“Chapter Twelve: Anatomy of a Murder” Plot Summary:
The gang puts aside their differences to solve the mystery of Jason’s (Trevor Stines) murder once and for all before Jughead’s (Cole Sprouse) dad, FP (Skeet Ulrich), takes the fall for it.
For the past 11 episodes, Riverdale has ostensibly centered itself around the mystery of Jason Blossom’s murder. It almost immediately branched out into the lives and drama of its teenage characters, and the mystery plot has faded into the background on multiple occasions, but it remains the catalyzing event for the show and a driver of much of the plot. Now, finally, the murderer has been revealed. It’s the moment that has historically been cited as the onset of Twin Peaks‘ decline, so it’s an open question whether this show will have a more graceful transition into new territory. But that’s a question for later episodes. For now, we need only consider how well the revelation was handled.
If any episode of this show can be described as a roller coaster, it’s this one. Suddenly finding themselves with a strict deadline on their often-meandering murder investigation, the gang rush from place to place frantically attempting to put the pieces together before FP is condemned. The result is a rapid string of emotional scenes, heated confrontations, and dramatic reveals that make the normally fast-paced show feel even more packed than usual. What’s more, the material contained within each scene is among the show’s best efforts yet.
Jughead’s quietly disappointing call with his mother, as he’s abandoned by yet another parent, is heartbreaking. Then the scene where the kids try to convince their parents that they need to prove FP’s innocence provides the starkest demonstration yet of the divide between the driven youths and their worrying, protective parents. The reveal that Betty’s (Lili Reinhart) family, the Coopers, are really a forgotten branch of the Blossoms explains everything that was still odd or inconsistent about her father, while the resulting confrontation as the Coopers demand Polly (Tiera Skovbye) back gives Betty a moment to really show her spine standing up to the threatening Penelope Blossom (Nathalie Boltt) (though, creepy as their enthusiasm for incest may be, I really have to agree with the Blossoms that third cousins getting together isn’t that big a deal). And when the gang watches the video that reveals everything, the show handles it beautifully. We’re kept in suspense as our first run through the scene refuses to show a second of the actual footage; instead, we see only the shocked and horrified reactions of our main characters.

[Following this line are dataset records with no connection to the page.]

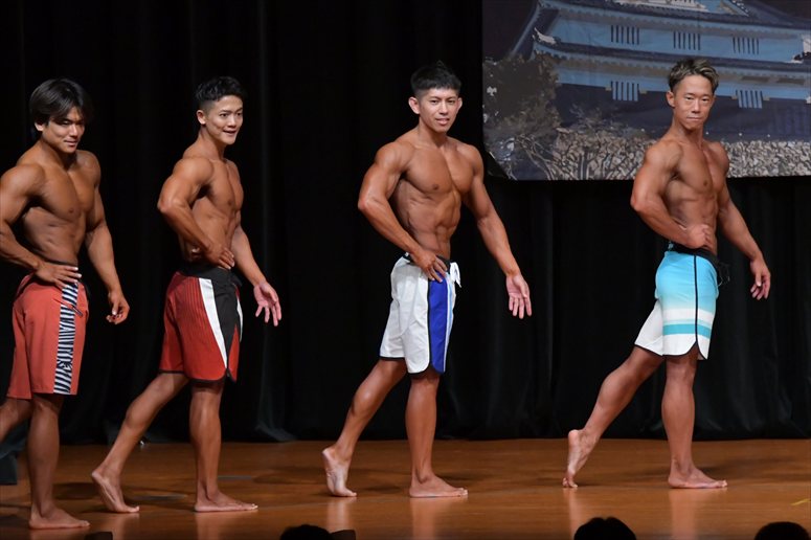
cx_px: 406
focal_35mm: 285
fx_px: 6417
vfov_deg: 4.8
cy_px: 270
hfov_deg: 7.2
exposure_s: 1/400
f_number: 5.6
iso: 5000
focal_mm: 190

It serves as far more of a gut punch than simply showing the video would have been, and combined with Cheryl’s predictably melodramatic method of calling out the murderer, makes for a very memorable reveal.
But for all that the journey there successfully builds up a frantic pace that keeps us excited while filling the time with great material, the question of whether the actual answer is dramatically satisfying. And to be honest, it’s really not. For one thing, Clifford Blossom (Barclay Hope), the shady and sinister father who has demonstrated his cruelty and callousness towards his own children several times over, is a pretty obvious choice. But more to the point, he’s a character we don’t particularly care about one way or the other. His exit from the show, dramatic though the reveal of his suicide may be, doesn’t really close that many doors because he simply wasn’t someone we were invested in as an audience. A less obvious choice, one who had been more important to the show than an evil caricature on the fringes, would have done a lot more to shake things up going into the second season.

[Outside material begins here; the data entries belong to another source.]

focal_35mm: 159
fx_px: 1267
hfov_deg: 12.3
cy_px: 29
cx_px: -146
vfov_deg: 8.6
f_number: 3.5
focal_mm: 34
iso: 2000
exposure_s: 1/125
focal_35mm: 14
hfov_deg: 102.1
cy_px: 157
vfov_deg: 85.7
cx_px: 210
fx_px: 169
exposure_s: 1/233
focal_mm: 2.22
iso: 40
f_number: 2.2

It’s not just who the murderer is that disappoints somewhat, but how he’s discovered. Betty, Jughead, Archie (KJ Apa), and Veronica (Camila Mendes) have all, at various points, been working to discover the identity of the killer. They’ve all uncovered clues and scraps of information that cleared things up a little and built their understanding of what happened. Yet in the end, none of that mattered. They discover the killer because FP happened to film evidence of the crime, a fact they only discover because Joaquin (Rob Raco) tells them exactly where it’s hidden (there’s a bit of detective work in finding the flash drive in Jason’s jacket, but that’s hardly 11 episodes worth of sleuthing). In the end, literally nothing they did had any bearing on the result besides Kevin (Casey Cott) getting together with Joaquin, which makes things feel a lot more slapdash than they did until now. The emotional journey of the episode may have been a well-executed roller coaster, but the same cannot be said for the arc of the mystery.

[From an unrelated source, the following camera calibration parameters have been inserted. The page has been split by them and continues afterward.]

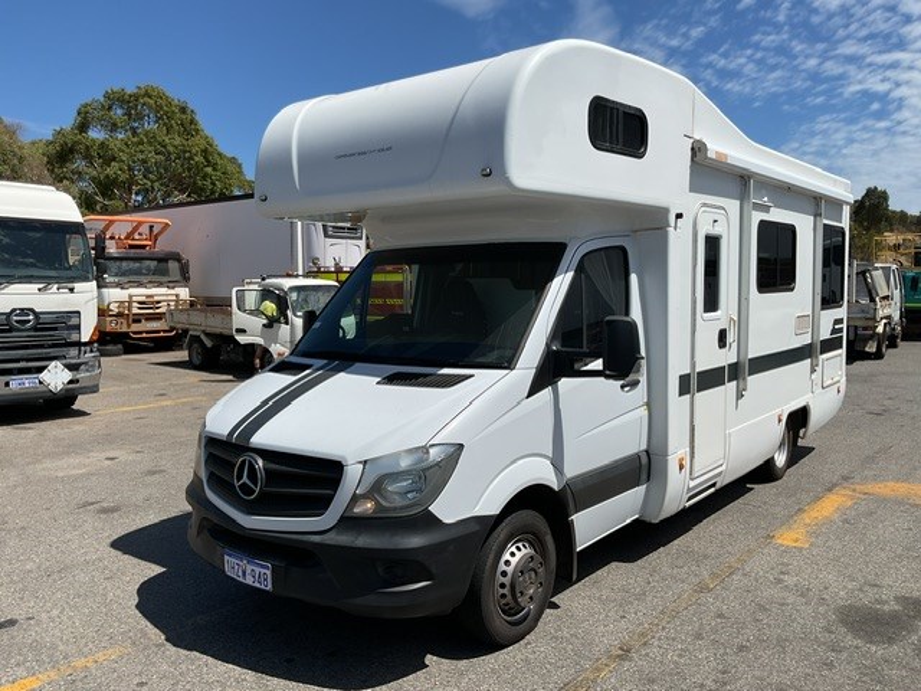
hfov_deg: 61.7
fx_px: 772
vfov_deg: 48.2
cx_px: 460
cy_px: 346
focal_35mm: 29
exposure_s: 1/3788
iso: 16
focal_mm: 3
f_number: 1.8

Still, the mystery plot, while important, has never really been what makes Riverdale great. The fun dialogue, the absurd melodrama, the angst and anguish over teenage nonsense: these are the things that make the show so fun and entertaining. If the mystery of Jason’s murder has turned out to be disappointing and ill-constructed, it doesn’t destroy the foundation on which Riverdale was built. It would have been preferable that every part turned out great, but this is a loss the show can bear. Besides, now that the mystery is over, we can move on to other pastures. The fallout from all this, from the revelation of the Blossoms’ corrupt business practices to FP’s continued imprisonment for his role in covering up the murder to the conflict and horror Veronica feels at her father’s impending return, there’s plenty left for the show to mine. It just would have been nice if it stuck the landing a little better.